To prevent serious damage, treatment should be given as soon as possible. It can also be helpful to have the treatment carried out in a center that specializes in panarteritis nodosa.

If an infectious disease is evident as the cause of panarteritis nodosa, it must of course also be treated. With the right and early treatment, complete freedom from symptoms can usually be achieved for the patient. Without treatment, however, a large proportion of those affected die within five years.

Outlook & Forecast

While polyarteritis nodosa was more often fatal 25 years ago, the quality of life and prognosis of those affected has clearly improved in recent years due to the spread of high-dose glucocorticoid-cytostatic drug combinations. Because while other forms of vasculitis often lead to relapses, this is rarely the case with polyarteritis nodosa.

With successful treatment in specialized centers, a remission lasting several years or even a complete remission can usually be achieved within the first three years. A good prognosis can therefore be assumed, especially since the five-year survival rate with appropriate therapy with glucocorticoids and the intake of cytostatics is over 80%. Because it is an incurable autoimmune disease, only the symptoms, not the causes, are treated. If the digestive organs, kidneys, nerves or brain are already more severely attacked or if hepatitis B is also present, the prognosis can only be assumed to be rather poor. Therefore, early diagnosis and combination treatment are all the more important.
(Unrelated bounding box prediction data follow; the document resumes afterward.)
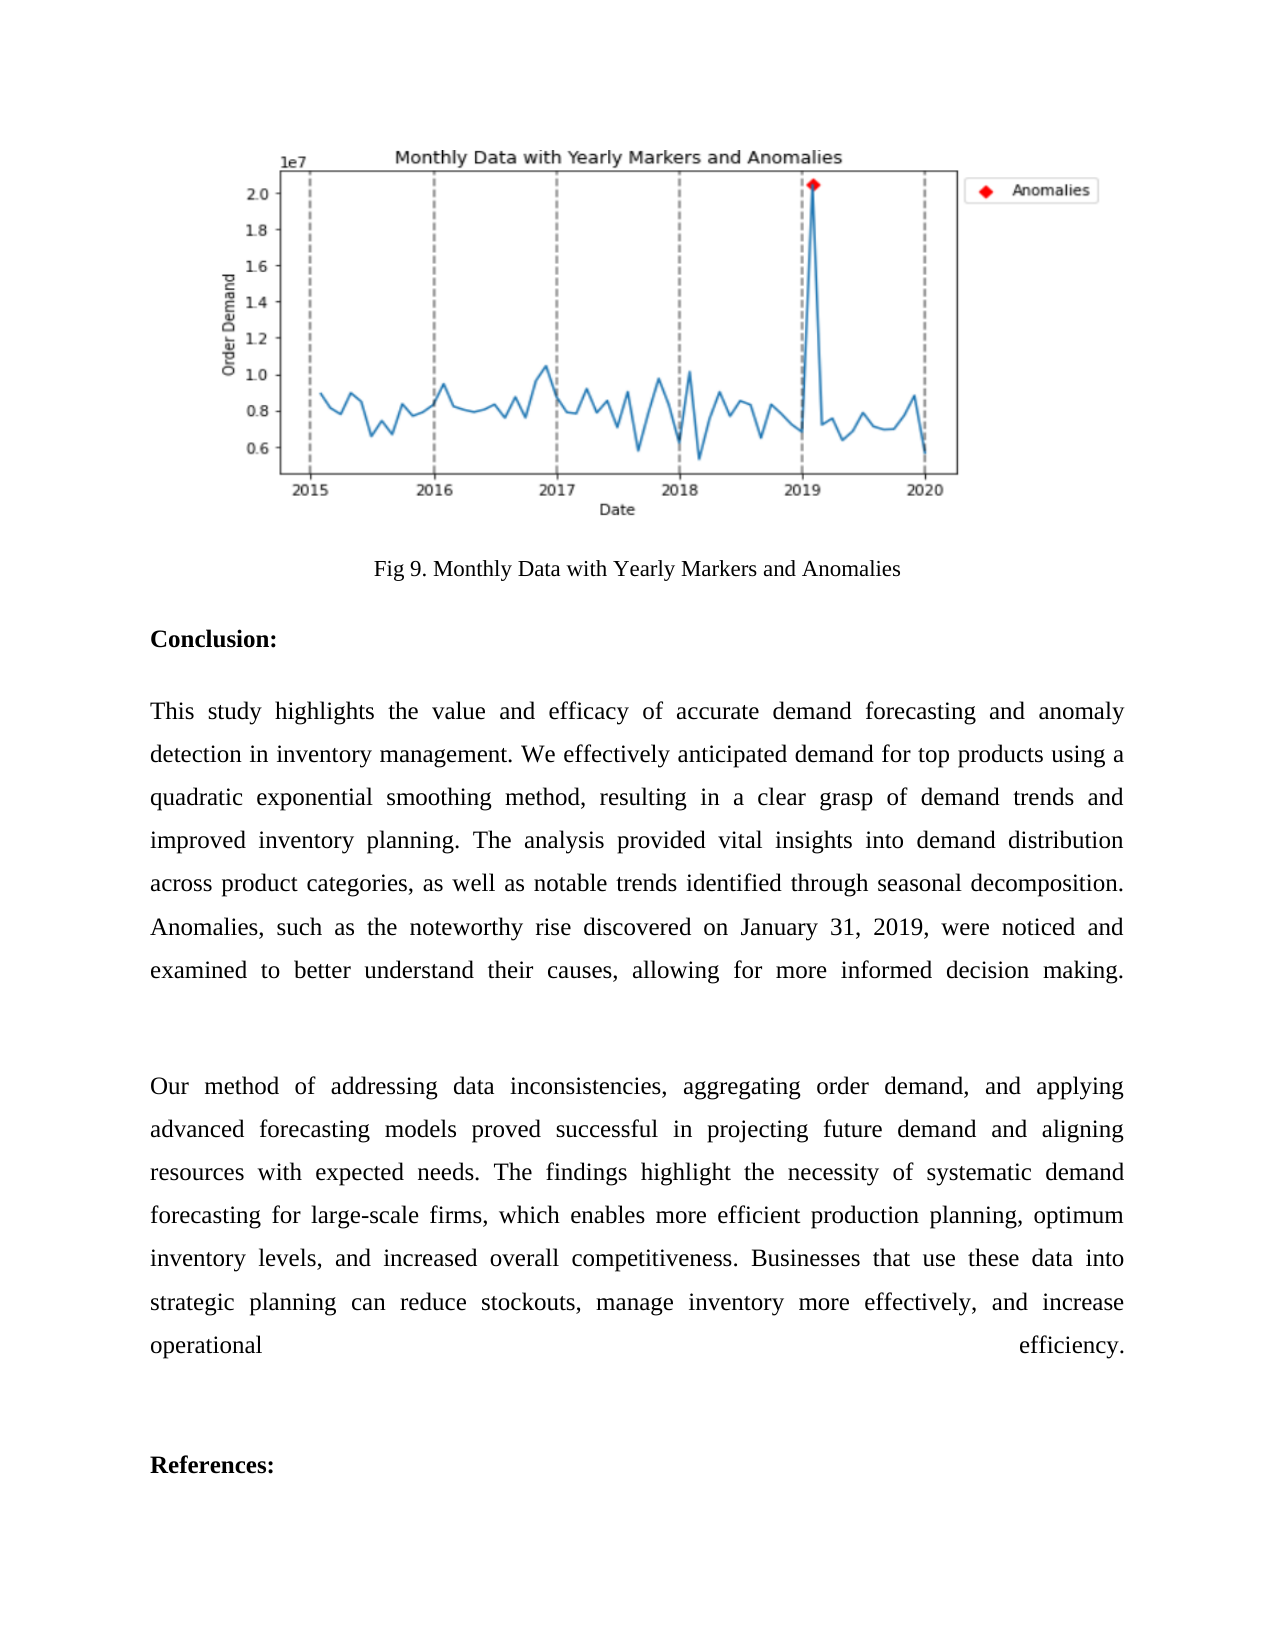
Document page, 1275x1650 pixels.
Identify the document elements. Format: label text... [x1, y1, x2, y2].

text Conclusion: [150, 624, 1125, 652]
text Our method of addressing data inconsistencies, aggregating order demand, and applying advanced forecasting models proved successful in projecting future demand and aligning resources with expected needs. The findings highlight the necessity of systematic demand forecasting for large-scale firms, which enables more efficient production planning, optimum inventory levels, and increased overall competitiveness. Businesses that use these data into strategic planning can reduce stockouts, manage inventory more effectively, and increase operational efficiency. [150, 1071, 1125, 1405]
picture [211, 150, 1101, 522]
text Fig 9. Monthly Data with Yearly Markers and Anomalies [150, 555, 1125, 581]
text This study highlights the value and efficacy of accurate demand forecasting and anomaly detection in inventory management. We effectively anticipated demand for top products using a quadratic exponential smoothing method, resulting in a clear grasp of demand trends and improved inventory planning. The analysis provided vital insights into demand distribution across product categories, as well as notable trends identified through seasonal decomposition. Anomalies, such as the noteworthy rise discovered on January 31, 2019, were noticed and examined to better understand their causes, allowing for more informed decision making. [150, 696, 1125, 1030]
text References: [150, 1450, 1125, 1479]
However, for untreated disease, the five-year survival rate is only 13%. In these cases, without therapy, heart attack, stroke or kidney failure lead to death.
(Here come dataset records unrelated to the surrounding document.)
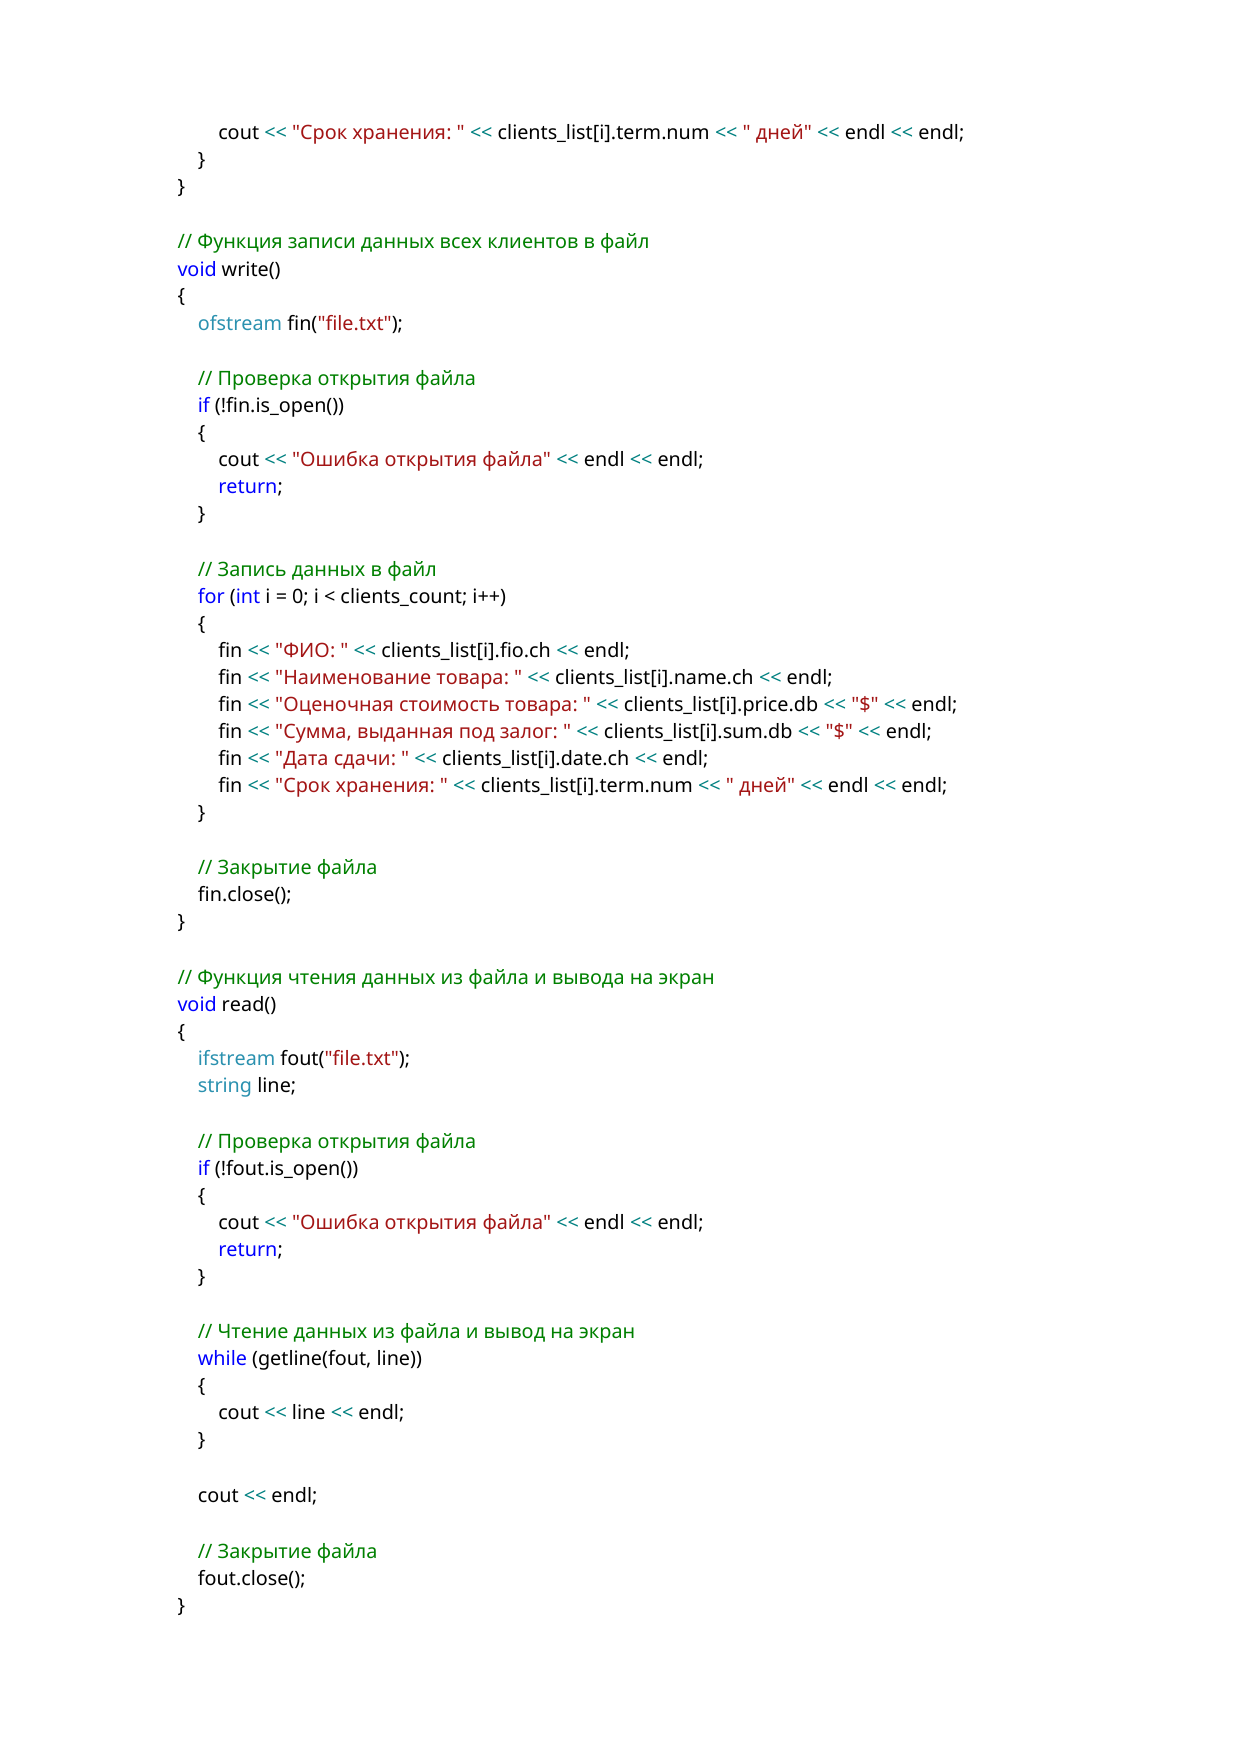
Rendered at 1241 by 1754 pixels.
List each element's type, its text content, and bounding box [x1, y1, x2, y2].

text } [177, 145, 1152, 172]
text void read() [177, 990, 1152, 1017]
text } [177, 1426, 1152, 1452]
text fin << "Наименование товара: " << clients_list[i].name.ch << endl; [177, 663, 1152, 690]
text // Запись данных в файл [177, 555, 1152, 582]
text return; [177, 1235, 1152, 1262]
text { [177, 418, 1152, 445]
text // Закрытие файла [177, 854, 1152, 881]
text if (!fout.is_open()) [177, 1154, 1152, 1181]
text void write() [177, 255, 1152, 282]
text ofstream fin("file.txt"); [177, 309, 1152, 336]
text cout << "Срок хранения: " << clients_list[i].term.num << " дней" << endl << endl; [177, 118, 1152, 145]
text { [177, 1017, 1152, 1044]
text // Проверка открытия файла [177, 1127, 1152, 1154]
text fin << "Сумма, выданная под залог: " << clients_list[i].sum.db << "$" << endl; [177, 717, 1152, 744]
text fin << "Срок хранения: " << clients_list[i].term.num << " дней" << endl << endl; [177, 771, 1152, 798]
text { [177, 1181, 1152, 1208]
text cout << "Ошибка открытия файла" << endl << endl; [177, 445, 1152, 472]
text { [177, 1372, 1152, 1398]
text fin << "ФИО: " << clients_list[i].fio.ch << endl; [177, 636, 1152, 663]
text { [177, 609, 1152, 636]
text fout.close(); [177, 1564, 1152, 1591]
text return; [177, 472, 1152, 499]
text ifstream fout("file.txt"); [177, 1044, 1152, 1071]
text // Закрытие файла [177, 1537, 1152, 1564]
text } [177, 499, 1152, 526]
text // Чтение данных из файла и вывод на экран [177, 1318, 1152, 1344]
text } [177, 1262, 1152, 1289]
text } [177, 798, 1152, 825]
text if (!fin.is_open()) [177, 391, 1152, 418]
text // Функция чтения данных из файла и вывода на экран [177, 963, 1152, 990]
text fin.close(); [177, 881, 1152, 908]
text // Функция записи данных всех клиентов в файл [177, 228, 1152, 255]
text for (int i = 0; i < clients_count; i++) [177, 582, 1152, 609]
text } [177, 908, 1152, 934]
text while (getline(fout, line)) [177, 1344, 1152, 1372]
text } [177, 172, 1152, 199]
text } [177, 1591, 1152, 1618]
text { [177, 282, 1152, 309]
text // Проверка открытия файла [177, 364, 1152, 391]
text cout << "Ошибка открытия файла" << endl << endl; [177, 1208, 1152, 1235]
text fin << "Оценочная стоимость товара: " << clients_list[i].price.db << "$" << endl; [177, 690, 1152, 717]
text string line; [177, 1071, 1152, 1098]
text cout << endl; [177, 1481, 1152, 1508]
text cout << line << endl; [177, 1398, 1152, 1426]
text fin << "Дата сдачи: " << clients_list[i].date.ch << endl; [177, 744, 1152, 771]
Because it is an autoimmune disease, it cannot be prevented. However, infectious diseases such as hepatitis B should at least be prevented by vaccination.
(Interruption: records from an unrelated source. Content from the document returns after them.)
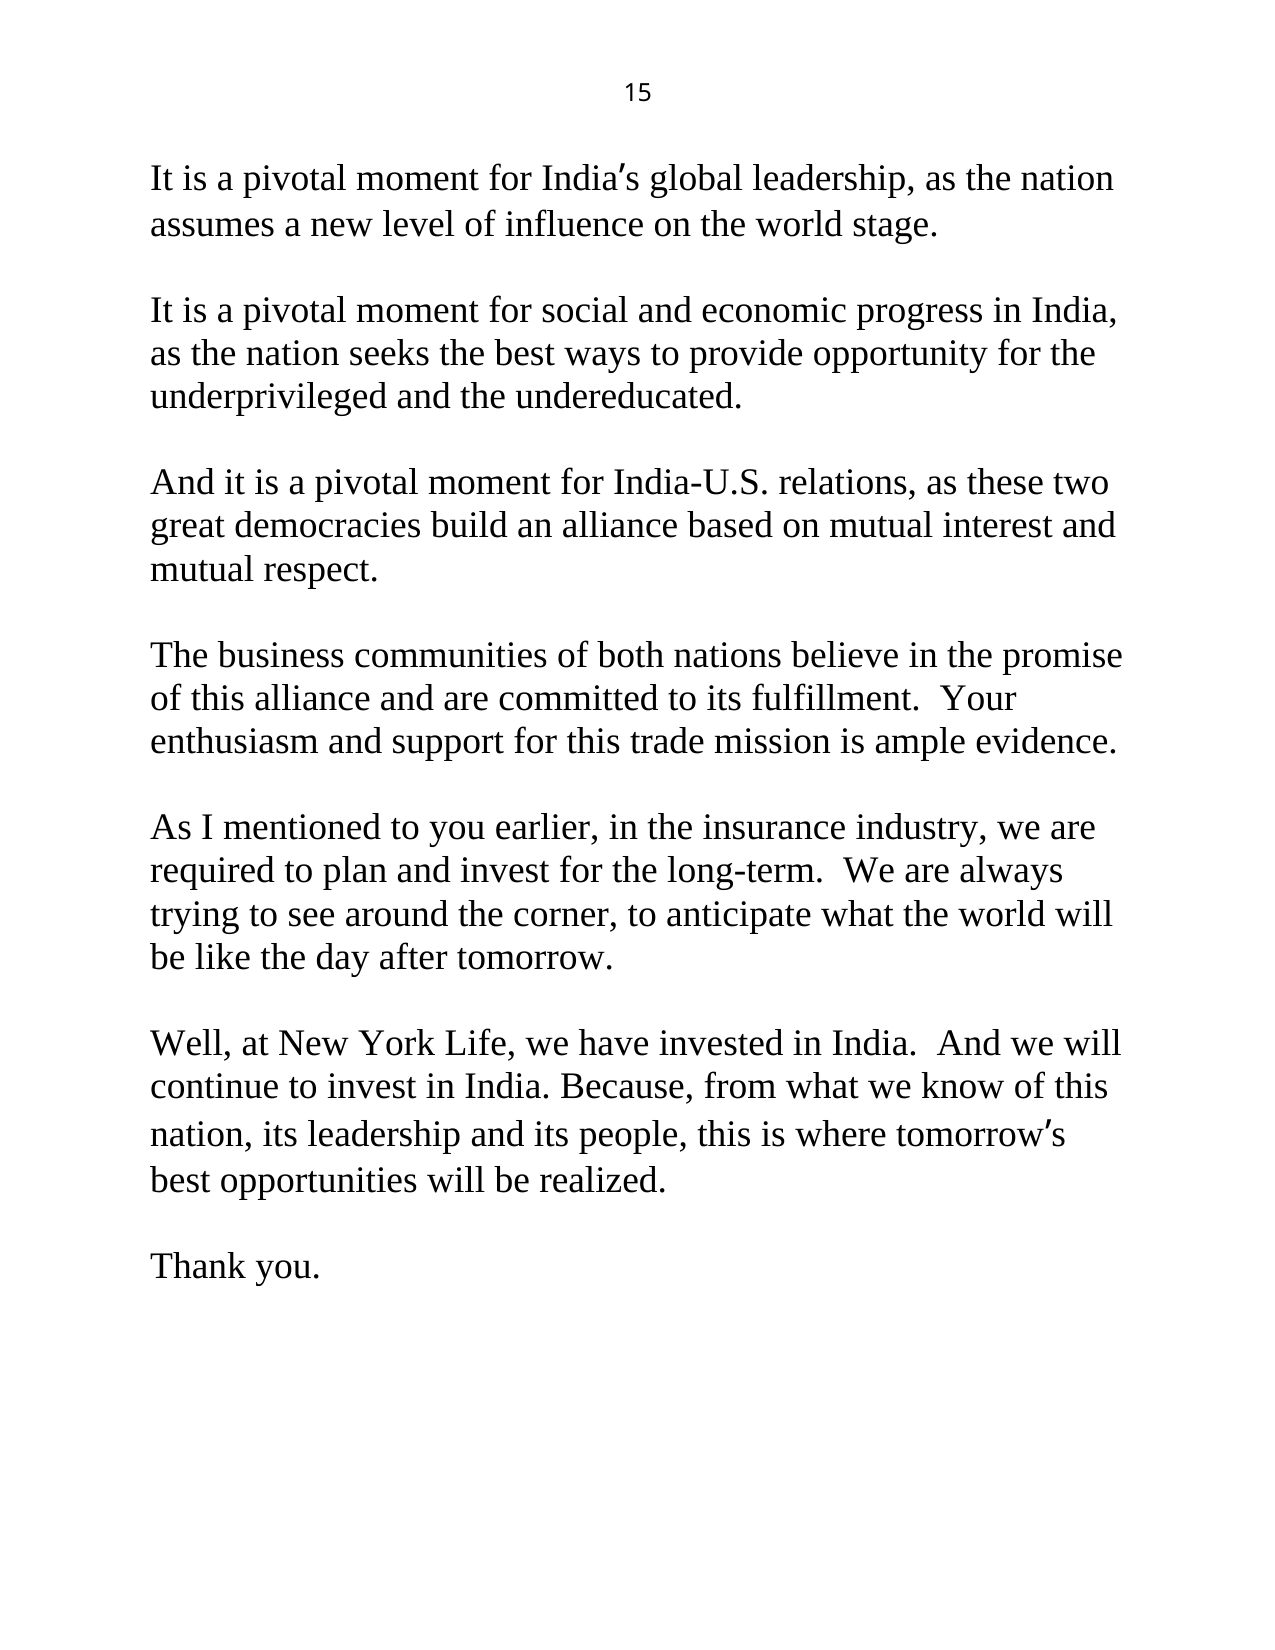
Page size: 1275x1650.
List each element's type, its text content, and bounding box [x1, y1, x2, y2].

text Well, at New York Life, we have invested in India. And we will continue to invest in India. Because, from what we know of this nation, its leadership and its people, this is where tomorrow’s best opportunities will be realized. [150, 1020, 1125, 1201]
text Thank you. [150, 1244, 1125, 1287]
text It is a pivotal moment for India’s global leadership, as the nation assumes a new level of influence on the world stage. [150, 150, 1125, 244]
text And it is a pivotal moment for India-U.S. relations, as these two great democracies build an alliance based on mutual interest and mutual respect. [150, 460, 1125, 589]
text As I mentioned to you earlier, in the insurance industry, we are required to plan and invest for the long-term. We are always trying to see around the corner, to anticipate what the world will be like the day after tomorrow. [150, 805, 1125, 977]
text It is a pivotal moment for social and economic progress in India, as the nation seeks the best ways to provide opportunity for the underprivileged and the undereducated. [150, 287, 1125, 417]
text The business communities of both nations believe in the promise of this alliance and are committed to its fulfillment. Your enthusiasm and support for this trade mission is ample evidence. [150, 632, 1125, 762]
In most cases, those affected with panarteritis nodosa have very few or only limited options for aftercare, since this is a relatively rare disease. In order to avoid other complications or symptoms in the further course, the person concerned should definitely consult a doctor at an early stage. A doctor should be contacted as soon as the first signs or symptoms of the disease appear.

The treatment of the disease is usually carried out with the help of various drugs. The person concerned should always pay attention to the correct dosage and also to taking the medication regularly so that complications or other symptoms do not arise in the further course. In the event of side effects or if anything is unclear, a doctor should always be consulted first, and he or she should also be consulted if you have any questions.

In many cases, those affected are also dependent on the help and care of their own families due to panarteritis nodosa. This primarily alleviates or prevents depression and other mental upsets. It cannot be universally predicted whether panarteritis nodosa will lead to a reduced life expectancy for those affected.

You can do that yourself

In the case of panarteritis nodosa, everyday and self-help is primarily limited to combating the accompanying symptoms. The most important thing a patient with this condition can do is take care of themselves. It is advisable for the sufferer to get plenty of rest to counteract the symptoms of exhaustion.

Despite the recommendation that those affected should take it easy, it seems important to do regular motor exercises. These should be tackled in peace, since stress or overload are counterproductive. In order to keep the muscles in shape despite the rest periods, leisurely walks are the best choice. But everyday motor skills should also be trained. This is important so that any effects on the nervous system can be counteracted preventively. In addition, possible effects on the nervous system are noticed more quickly.

The diet should also be adjusted. Although panarteritis nodosa is accompanied by weight loss, which can be compensated for through diet if necessary, it is also important to control blood pressure. If you have high blood pressure, fish and various types of vegetables are the best options, while alcohol should be avoided.